● **Description of the task**
Return the lines of the material below unchanged, from the line that contains "pose: elev=147.2 azim=246.3" through the end of the material, both included.

Saved data entries
◇ ◇ ◇

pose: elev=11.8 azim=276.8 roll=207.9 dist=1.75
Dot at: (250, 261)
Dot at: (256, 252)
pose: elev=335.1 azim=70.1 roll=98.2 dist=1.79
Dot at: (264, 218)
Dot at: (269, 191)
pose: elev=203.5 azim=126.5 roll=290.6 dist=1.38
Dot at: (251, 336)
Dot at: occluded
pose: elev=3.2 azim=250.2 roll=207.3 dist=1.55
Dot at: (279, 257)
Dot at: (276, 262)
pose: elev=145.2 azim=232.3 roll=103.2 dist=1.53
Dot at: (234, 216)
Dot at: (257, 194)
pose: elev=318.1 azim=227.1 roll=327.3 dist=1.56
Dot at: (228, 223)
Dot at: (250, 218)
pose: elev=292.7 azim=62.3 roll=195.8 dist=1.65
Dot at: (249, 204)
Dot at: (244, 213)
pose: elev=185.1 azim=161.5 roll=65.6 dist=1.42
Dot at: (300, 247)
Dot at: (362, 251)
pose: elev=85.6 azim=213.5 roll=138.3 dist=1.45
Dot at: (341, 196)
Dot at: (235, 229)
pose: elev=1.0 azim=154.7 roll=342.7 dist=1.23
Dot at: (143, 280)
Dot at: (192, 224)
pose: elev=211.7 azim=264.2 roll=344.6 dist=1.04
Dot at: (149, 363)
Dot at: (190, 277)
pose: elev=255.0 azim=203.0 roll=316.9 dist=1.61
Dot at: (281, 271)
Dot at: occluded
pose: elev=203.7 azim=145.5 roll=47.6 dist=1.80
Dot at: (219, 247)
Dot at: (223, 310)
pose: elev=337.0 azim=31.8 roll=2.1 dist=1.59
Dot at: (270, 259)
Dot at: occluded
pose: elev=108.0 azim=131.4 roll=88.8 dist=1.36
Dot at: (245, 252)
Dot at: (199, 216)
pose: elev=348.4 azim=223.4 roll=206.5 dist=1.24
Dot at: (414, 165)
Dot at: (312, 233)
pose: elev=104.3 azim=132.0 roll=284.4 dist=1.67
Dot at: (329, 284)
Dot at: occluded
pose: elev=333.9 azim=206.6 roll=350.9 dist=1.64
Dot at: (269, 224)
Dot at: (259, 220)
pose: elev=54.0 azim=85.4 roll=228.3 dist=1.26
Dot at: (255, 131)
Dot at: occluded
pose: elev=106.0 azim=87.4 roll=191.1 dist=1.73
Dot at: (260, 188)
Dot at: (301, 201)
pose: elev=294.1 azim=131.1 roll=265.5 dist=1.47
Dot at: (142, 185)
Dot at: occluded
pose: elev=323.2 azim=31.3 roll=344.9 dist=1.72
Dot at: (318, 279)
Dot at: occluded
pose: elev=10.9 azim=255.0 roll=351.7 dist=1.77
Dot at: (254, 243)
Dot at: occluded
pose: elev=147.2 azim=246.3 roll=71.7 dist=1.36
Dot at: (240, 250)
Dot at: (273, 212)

◇ ◇ ◇

● **Problem solution**
pose: elev=147.2 azim=246.3 roll=71.7 dist=1.36
Dot at: (240, 250)
Dot at: (273, 212)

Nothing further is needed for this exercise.